The panelists also answered questions about what they considered the biggest challenges of designing a board game.

For Sidwell, the biggest challenge is balancing the creative and business aspects of game design.

“Your imagination can run wild as you’re designing the game, but then it might end up costing $150,” he said.

“I don’t like having six palettes of game boxes in my garage waiting to ship out and having to explain to my wife why they’re still there,” added Tracy Hickman, a Utah-based writer and game designer.

Many of the best new games are being independently produced and distributed, according to Hickman.

“The retail industry has been very slow to adapt. They only have the old traditional games on the shelves.
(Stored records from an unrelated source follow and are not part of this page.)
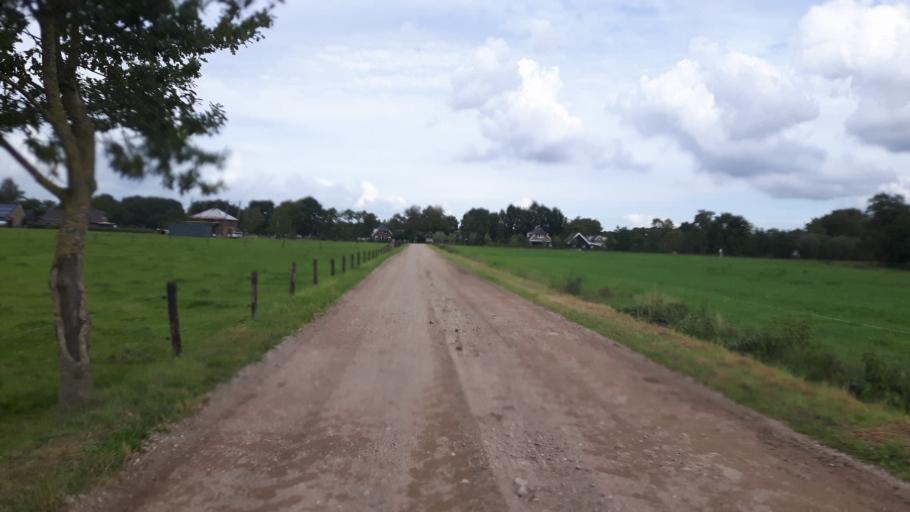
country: NL
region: Gelderland
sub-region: Gemeente Putten
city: Putten
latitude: 52.2597
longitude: 5.5591
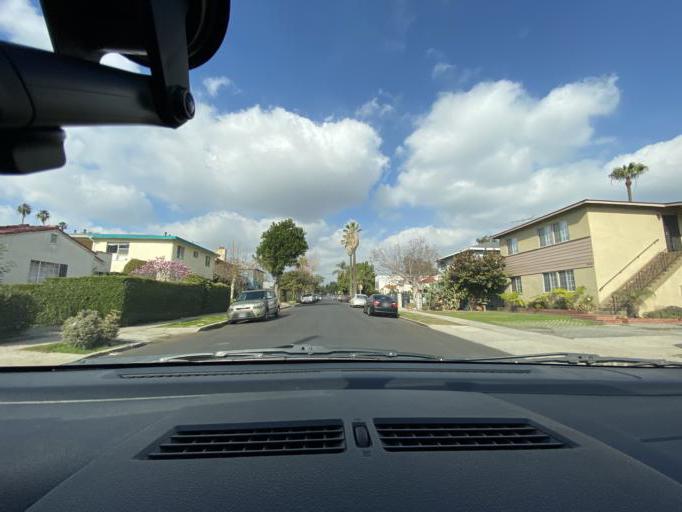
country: US
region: California
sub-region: Los Angeles County
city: Culver City
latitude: 34.0191
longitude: -118.4142
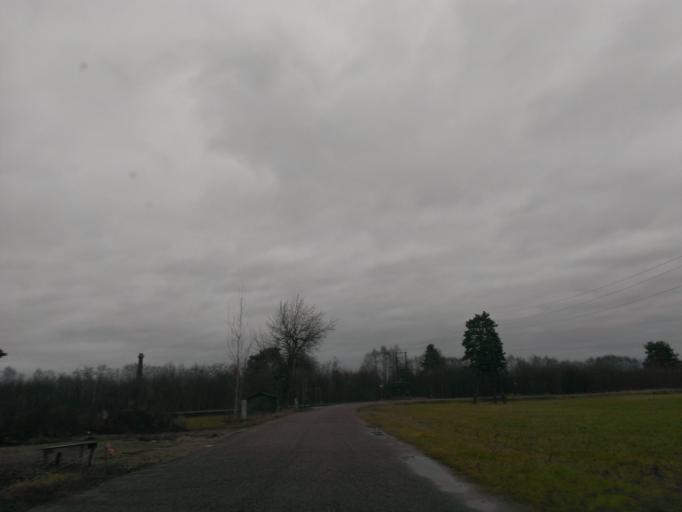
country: LV
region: Adazi
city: Adazi
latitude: 57.0638
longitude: 24.3570
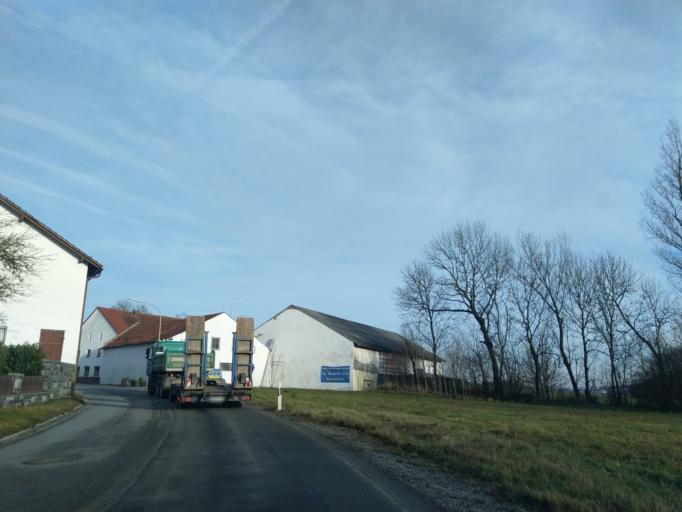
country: DE
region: Bavaria
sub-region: Lower Bavaria
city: Osterhofen
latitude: 48.7011
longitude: 12.9760
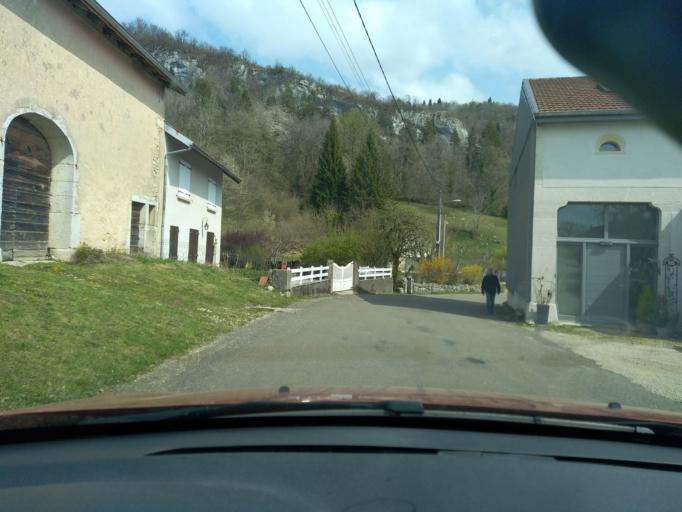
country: FR
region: Franche-Comte
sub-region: Departement du Jura
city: Moirans-en-Montagne
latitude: 46.4574
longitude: 5.7380
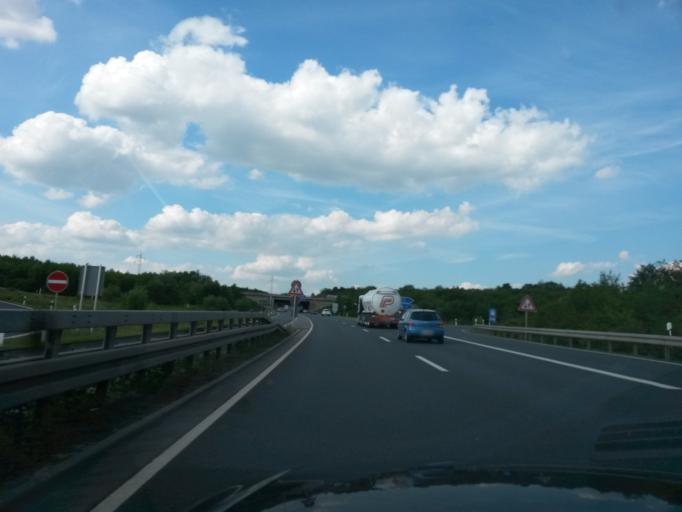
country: DE
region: Bavaria
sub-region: Regierungsbezirk Unterfranken
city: Estenfeld
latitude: 49.8444
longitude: 10.0090
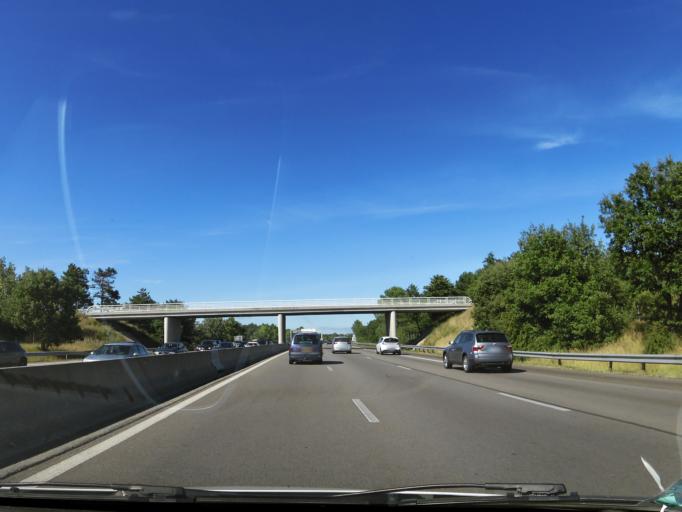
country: FR
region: Rhone-Alpes
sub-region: Departement de la Drome
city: Allan
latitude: 44.5051
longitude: 4.7708
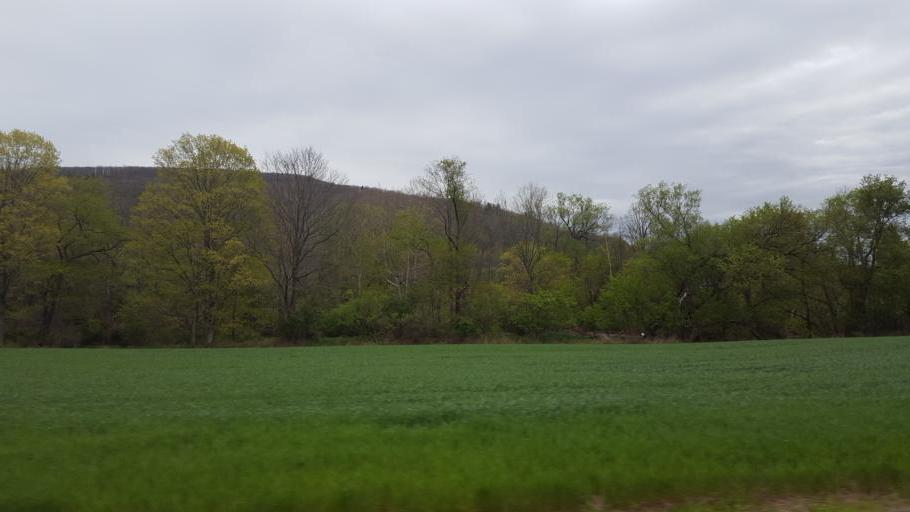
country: US
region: Pennsylvania
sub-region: Tioga County
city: Westfield
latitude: 41.9642
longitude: -77.4461
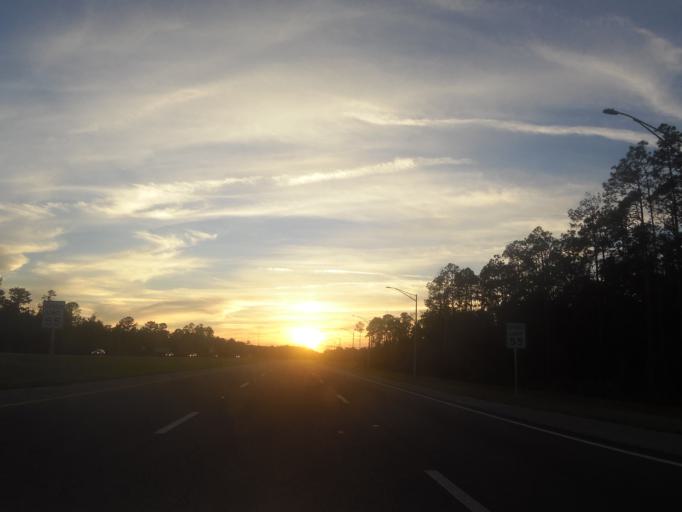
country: US
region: Florida
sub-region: Saint Johns County
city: Palm Valley
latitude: 30.1073
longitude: -81.4556
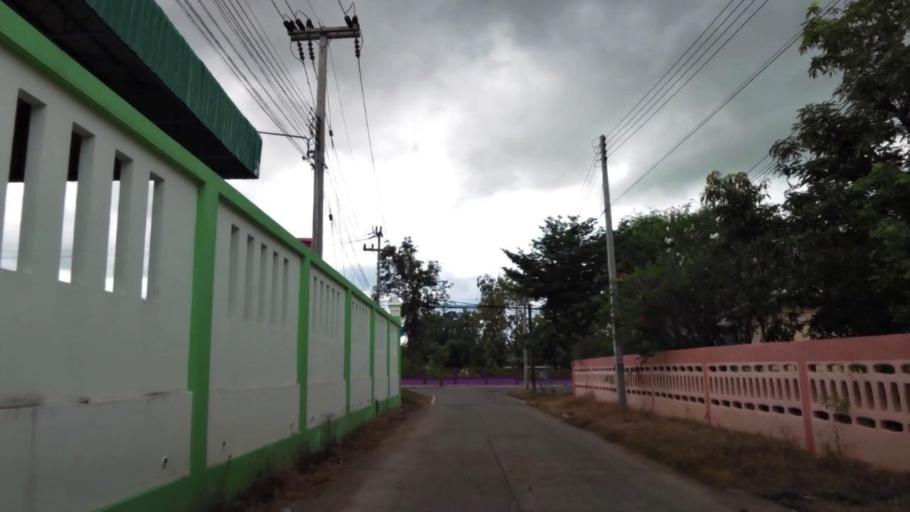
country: TH
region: Nakhon Sawan
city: Phai Sali
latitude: 15.5999
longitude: 100.6563
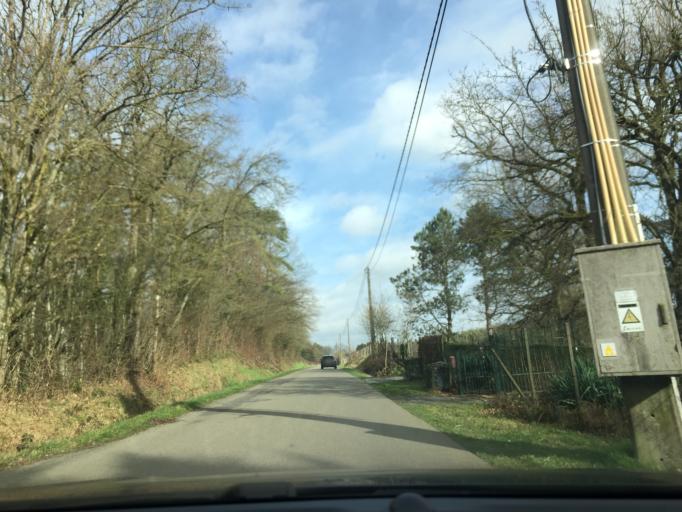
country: BE
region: Wallonia
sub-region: Province du Luxembourg
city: Hotton
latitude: 50.2943
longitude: 5.4888
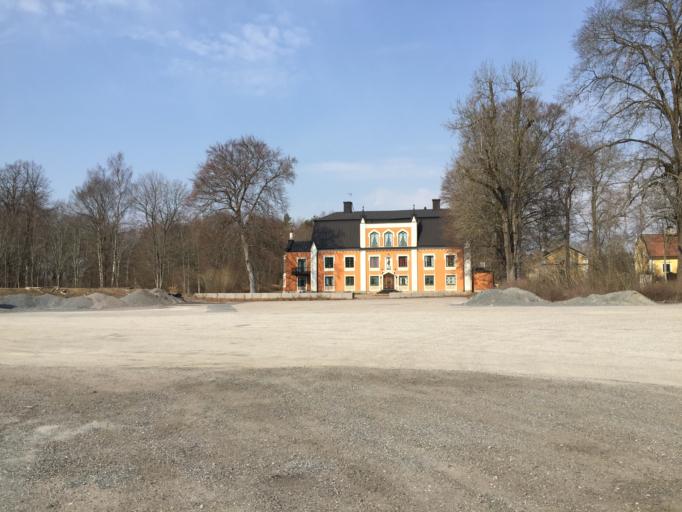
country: SE
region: Soedermanland
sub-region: Flens Kommun
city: Halleforsnas
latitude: 59.1525
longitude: 16.4887
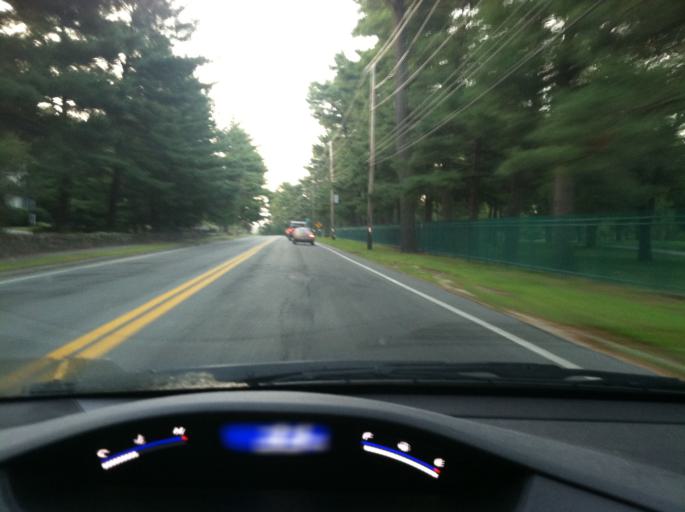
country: US
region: Massachusetts
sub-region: Middlesex County
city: Bedford
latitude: 42.4790
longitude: -71.2550
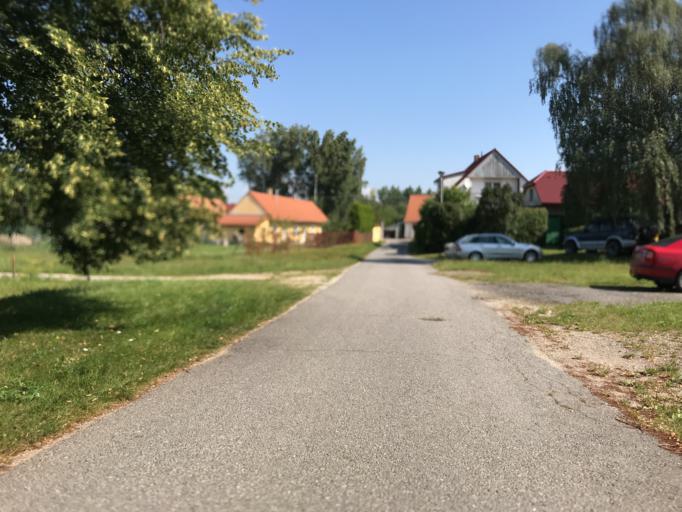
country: CZ
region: Jihocesky
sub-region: Okres Jindrichuv Hradec
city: Trebon
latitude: 49.0173
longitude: 14.7385
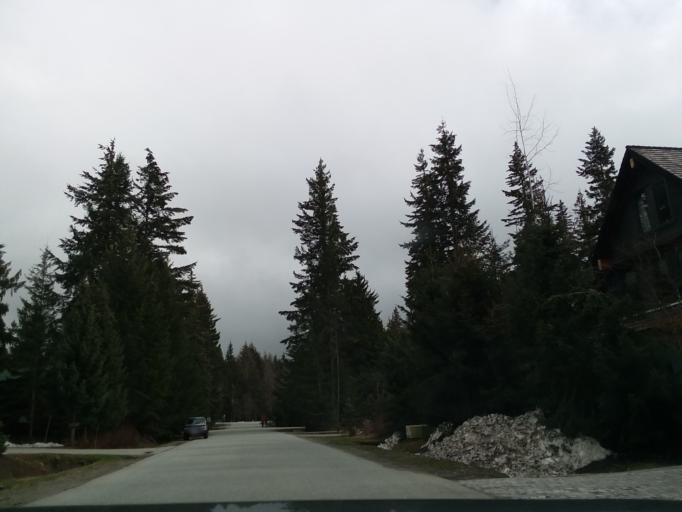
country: CA
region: British Columbia
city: Whistler
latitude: 50.1279
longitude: -122.9686
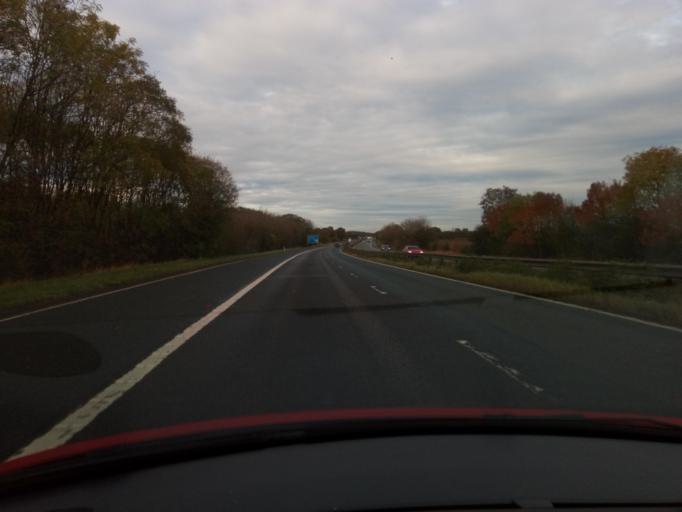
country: GB
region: England
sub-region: Darlington
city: High Coniscliffe
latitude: 54.5435
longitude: -1.6058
If you want new games, you have to go to specialty shops or Kickstarter,” he said.

Kickstarter is a website that allows entrepreneurs to raise funds directly from supporters in order to accomplish their respective projects. Exploding Kittens, a self-described "highly strategic kitty-powered version of Russian Roulette," is one example of a Kickstarter success. It was able to raise more than $8 million from over 200,000 donors, which was more individual donations than any other Kickstarter project ever, according to a 2015 article on entrepreneur.com.

While these and other new board games may never reach the mainstream popularity of Monopoly, they are gaining a loyal community of supporters who are willing to pay for unique and innovative games.